Program to streamline meat exports

08 de junho de 2016

São Paulo – Brazil’s Ministry of Agriculture, Livestock and Supply and the Federal Revenue are working on a program to streamline meat exports. The goal is to agree on criteria to be adopted by operators or businesses in order to achieve faster clearance of export products and processes, ranging from manufacturing to product clearance at ports.

This Wednesday (8), Ministry and Revenue officials met with private sector players to discuss the subject. The interim general coordinator of the Ministry’s International Agriculture and Livestock Surveillance System (Sistema de Vigilância Agropecuária Internacional - Vigiagro), Marcos de Sá, notes that businesses need to pay for the time goods are kept at ports or custom checkpoints, and that minimizing or eliminating delays could cut costs and enable more competitive prices on international markets.

The Authorized Economic Operator (AEO) project of the World Customs Organization is active in 63 countries. In Brazil, it is under the aegis of the Federal Revenue. The program is a result of the Bali Package, a trade agreement signed in 2013 through the World Trade Organization (WTO).
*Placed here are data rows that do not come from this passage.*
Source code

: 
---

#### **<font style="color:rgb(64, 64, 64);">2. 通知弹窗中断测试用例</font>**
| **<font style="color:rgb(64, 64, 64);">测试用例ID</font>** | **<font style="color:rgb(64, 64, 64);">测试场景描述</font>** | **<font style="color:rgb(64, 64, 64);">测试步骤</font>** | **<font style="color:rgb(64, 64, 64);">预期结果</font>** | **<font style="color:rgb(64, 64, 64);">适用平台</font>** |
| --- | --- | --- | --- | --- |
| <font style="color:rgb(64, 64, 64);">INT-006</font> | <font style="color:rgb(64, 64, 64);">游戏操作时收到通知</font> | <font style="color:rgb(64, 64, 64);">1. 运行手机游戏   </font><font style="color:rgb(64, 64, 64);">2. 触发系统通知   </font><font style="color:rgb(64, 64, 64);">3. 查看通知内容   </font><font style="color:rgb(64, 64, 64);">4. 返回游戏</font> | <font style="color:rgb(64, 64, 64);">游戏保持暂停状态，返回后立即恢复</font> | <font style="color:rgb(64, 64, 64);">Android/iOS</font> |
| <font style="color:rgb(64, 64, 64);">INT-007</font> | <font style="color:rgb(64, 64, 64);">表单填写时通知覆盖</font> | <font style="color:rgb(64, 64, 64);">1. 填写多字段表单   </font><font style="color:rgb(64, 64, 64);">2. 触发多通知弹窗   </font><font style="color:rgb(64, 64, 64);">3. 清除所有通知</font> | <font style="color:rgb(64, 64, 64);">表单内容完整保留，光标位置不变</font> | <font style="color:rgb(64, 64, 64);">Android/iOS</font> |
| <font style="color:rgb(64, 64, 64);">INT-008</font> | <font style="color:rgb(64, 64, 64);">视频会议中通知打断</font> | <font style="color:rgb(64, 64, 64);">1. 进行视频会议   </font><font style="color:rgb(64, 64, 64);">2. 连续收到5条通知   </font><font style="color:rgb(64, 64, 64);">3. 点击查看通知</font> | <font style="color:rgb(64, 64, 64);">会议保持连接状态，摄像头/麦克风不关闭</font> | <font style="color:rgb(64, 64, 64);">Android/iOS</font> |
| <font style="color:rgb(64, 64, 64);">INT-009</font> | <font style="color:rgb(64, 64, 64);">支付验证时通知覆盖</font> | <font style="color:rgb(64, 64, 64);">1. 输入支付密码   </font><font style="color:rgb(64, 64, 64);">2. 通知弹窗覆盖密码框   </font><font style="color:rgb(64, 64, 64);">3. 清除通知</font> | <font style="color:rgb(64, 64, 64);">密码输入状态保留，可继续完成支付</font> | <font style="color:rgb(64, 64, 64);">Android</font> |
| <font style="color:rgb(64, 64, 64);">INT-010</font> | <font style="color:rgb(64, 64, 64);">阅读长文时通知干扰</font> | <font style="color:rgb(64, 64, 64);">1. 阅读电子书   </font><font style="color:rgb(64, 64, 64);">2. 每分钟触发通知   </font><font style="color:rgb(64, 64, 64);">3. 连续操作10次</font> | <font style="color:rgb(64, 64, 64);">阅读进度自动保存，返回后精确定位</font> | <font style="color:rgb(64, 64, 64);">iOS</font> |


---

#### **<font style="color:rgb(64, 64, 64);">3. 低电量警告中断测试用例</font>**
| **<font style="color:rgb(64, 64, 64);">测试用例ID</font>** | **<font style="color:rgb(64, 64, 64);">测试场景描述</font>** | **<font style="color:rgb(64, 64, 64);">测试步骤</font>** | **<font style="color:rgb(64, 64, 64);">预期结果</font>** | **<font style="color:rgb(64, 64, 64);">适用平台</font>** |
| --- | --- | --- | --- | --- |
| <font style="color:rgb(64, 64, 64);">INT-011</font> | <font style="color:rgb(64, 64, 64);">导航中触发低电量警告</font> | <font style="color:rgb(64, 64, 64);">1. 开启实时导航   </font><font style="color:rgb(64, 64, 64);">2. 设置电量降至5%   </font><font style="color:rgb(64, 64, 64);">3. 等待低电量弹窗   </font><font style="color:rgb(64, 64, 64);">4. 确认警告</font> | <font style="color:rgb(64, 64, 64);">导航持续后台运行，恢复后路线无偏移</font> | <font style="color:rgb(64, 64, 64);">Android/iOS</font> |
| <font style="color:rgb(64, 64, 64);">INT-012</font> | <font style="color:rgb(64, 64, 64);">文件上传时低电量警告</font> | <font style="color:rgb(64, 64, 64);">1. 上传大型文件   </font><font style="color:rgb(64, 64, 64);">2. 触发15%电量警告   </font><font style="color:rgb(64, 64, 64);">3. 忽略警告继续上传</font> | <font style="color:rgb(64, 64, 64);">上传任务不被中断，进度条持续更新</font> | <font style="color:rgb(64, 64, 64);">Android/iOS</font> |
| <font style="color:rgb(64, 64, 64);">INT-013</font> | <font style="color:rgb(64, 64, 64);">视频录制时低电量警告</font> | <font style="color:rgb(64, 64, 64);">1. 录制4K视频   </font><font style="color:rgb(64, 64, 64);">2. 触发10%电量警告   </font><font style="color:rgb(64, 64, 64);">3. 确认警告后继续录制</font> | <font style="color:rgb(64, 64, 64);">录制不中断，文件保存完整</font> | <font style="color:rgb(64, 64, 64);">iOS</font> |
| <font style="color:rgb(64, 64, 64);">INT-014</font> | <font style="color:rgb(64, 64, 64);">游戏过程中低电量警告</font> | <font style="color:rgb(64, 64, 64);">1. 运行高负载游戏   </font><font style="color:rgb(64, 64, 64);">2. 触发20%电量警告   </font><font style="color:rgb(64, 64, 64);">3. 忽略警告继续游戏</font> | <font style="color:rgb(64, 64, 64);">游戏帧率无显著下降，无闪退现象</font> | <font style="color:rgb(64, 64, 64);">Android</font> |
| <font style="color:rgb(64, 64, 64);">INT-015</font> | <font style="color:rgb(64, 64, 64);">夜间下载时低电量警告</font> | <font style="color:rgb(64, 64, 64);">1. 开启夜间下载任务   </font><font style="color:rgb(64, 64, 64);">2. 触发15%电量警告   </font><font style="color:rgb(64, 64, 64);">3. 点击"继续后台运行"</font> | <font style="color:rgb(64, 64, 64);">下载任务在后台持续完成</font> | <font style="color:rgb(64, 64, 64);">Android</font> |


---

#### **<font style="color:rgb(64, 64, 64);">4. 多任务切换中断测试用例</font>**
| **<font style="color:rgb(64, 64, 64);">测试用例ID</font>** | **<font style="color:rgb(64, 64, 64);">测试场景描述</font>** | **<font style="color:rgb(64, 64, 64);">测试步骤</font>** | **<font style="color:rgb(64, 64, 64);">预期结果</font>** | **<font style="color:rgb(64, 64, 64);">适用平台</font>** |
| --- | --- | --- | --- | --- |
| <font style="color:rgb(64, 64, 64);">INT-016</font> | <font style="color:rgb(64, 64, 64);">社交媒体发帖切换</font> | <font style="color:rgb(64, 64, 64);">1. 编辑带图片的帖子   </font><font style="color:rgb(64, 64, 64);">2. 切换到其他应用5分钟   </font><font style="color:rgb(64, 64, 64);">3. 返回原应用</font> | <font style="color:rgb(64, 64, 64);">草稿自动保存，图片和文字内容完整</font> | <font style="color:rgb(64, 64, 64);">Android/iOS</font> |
Its signatories, including Brazil, pledged to roll out trade facilitation measures in order to cut the costs of international operations.

The project now being implemented by the Ministry and the Federal Revenue is one stage of the process, and should go online only by the beginning of next year, according to Sá. The Ministry and Federal Revenue are working in tandem on the unification and reciprocation of their processes and benefits.
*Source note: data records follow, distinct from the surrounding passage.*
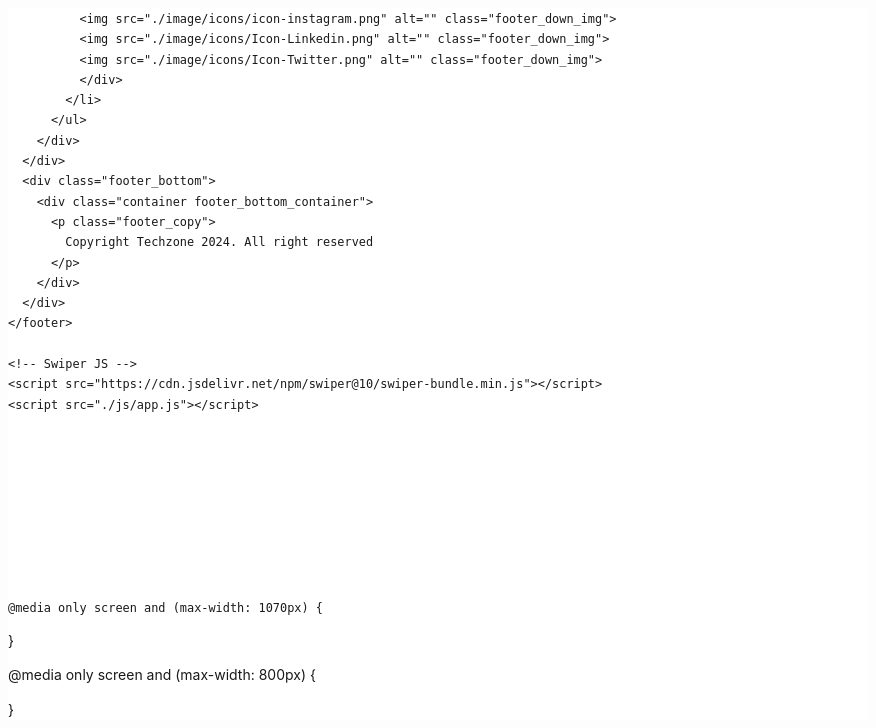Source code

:               <img src="./image/icons/icon-instagram.png" alt="" class="footer_down_img">
              <img src="./image/icons/Icon-Linkedin.png" alt="" class="footer_down_img">
              <img src="./image/icons/Icon-Twitter.png" alt="" class="footer_down_img">
              </div>
            </li>
          </ul>
        </div>
      </div>
      <div class="footer_bottom">
        <div class="container footer_bottom_container">
          <p class="footer_copy">
            Copyright Techzone 2024. All right reserved
          </p>
        </div>
      </div>
    </footer>

    <!-- Swiper JS -->
    <script src="https://cdn.jsdelivr.net/npm/swiper@10/swiper-bundle.min.js"></script>
    <script src="./js/app.js"></script>









    @media only screen and (max-width: 1070px) {

}

@media only screen and (max-width: 800px) {
  
}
The AEO will be implemented for the meat industry before other areas. The requirements for operators to become AEOs and enjoy the benefits that will make exportation processes faster are currently under discussion, as are the actual measures for speedier processing. Enterprises are being selected to join a pilot program this year.
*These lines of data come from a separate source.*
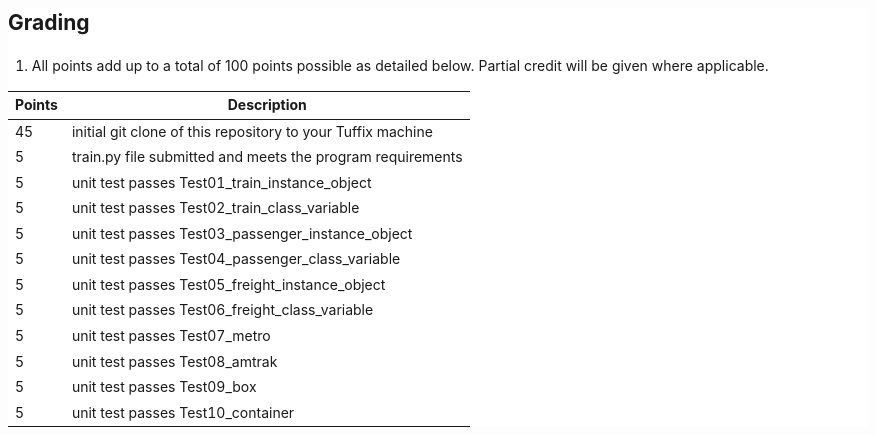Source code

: ## Grading
1. All points add up to a total of 100 points possible as detailed below.  Partial credit will be given where applicable.

| Points | Description |
| --- | --- |
|45|initial git clone of this repository to your Tuffix machine|
|5|train.py file submitted and meets the program requirements |
|5|unit test passes Test01_train_instance_object|
|5|unit test passes Test02_train_class_variable|
|5|unit test passes Test03_passenger_instance_object|
|5|unit test passes Test04_passenger_class_variable|
|5|unit test passes Test05_freight_instance_object|
|5|unit test passes Test06_freight_class_variable|
|5|unit test passes Test07_metro|
|5|unit test passes Test08_amtrak|
|5|unit test passes Test09_box|
|5|unit test passes Test10_container|


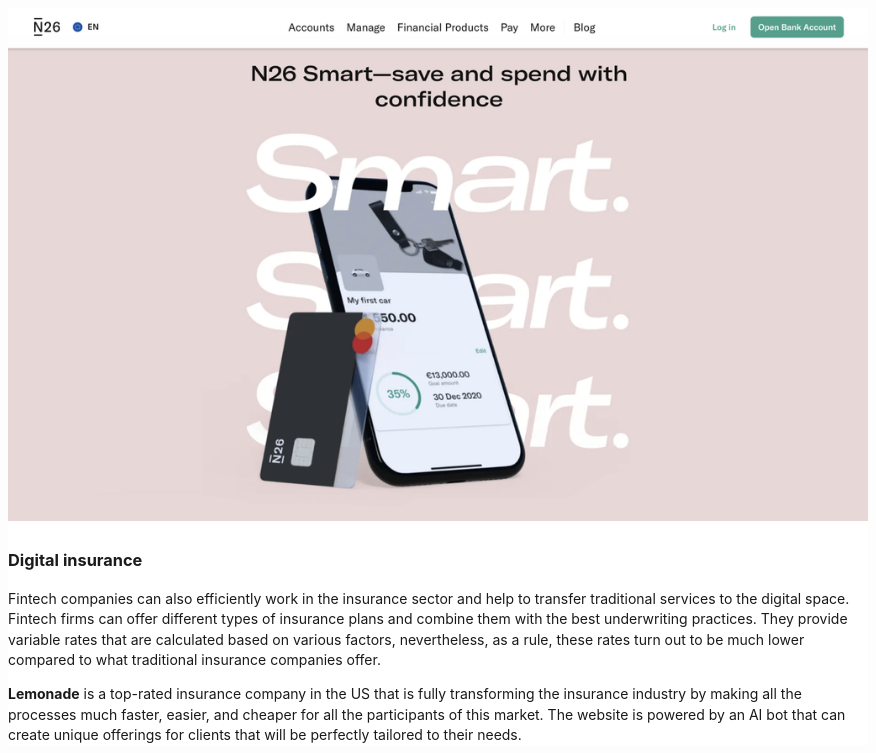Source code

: ![](n26.jpg)

### Digital insurance

Fintech companies can also efficiently work in the insurance sector and help to transfer traditional services to the digital space. Fintech firms can offer different types of insurance plans and combine them with the best underwriting practices. They provide variable rates that are calculated based on various factors, nevertheless, as a rule, these rates turn out to be much lower compared to what traditional insurance companies offer.

**Lemonade** is a top-rated insurance company in the US that is fully transforming the insurance industry by making all the processes much faster, easier, and cheaper for all the participants of this market. The website is powered by an AI bot that can create unique offerings for clients that will be perfectly tailored to their needs.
According to Sá, the requirements will concern the observance of laws, that is, the more an operator complies, the faster the export clearance process. The coordinator believes this will make more operators willing to enter the OEA and to work on their compliance, besides resulting in a reduction in the amount of inspection work. The goal is to build trust through a track record of compliance, according to Sá.

The Federal Revenue has already set AEO customs criteria, and it is now discussing the specific agribusiness criteria with the Ministry. It has already worked in two other stages of the project that were focused on cargo safety and compliance with customs laws on imports of goods to Brazil.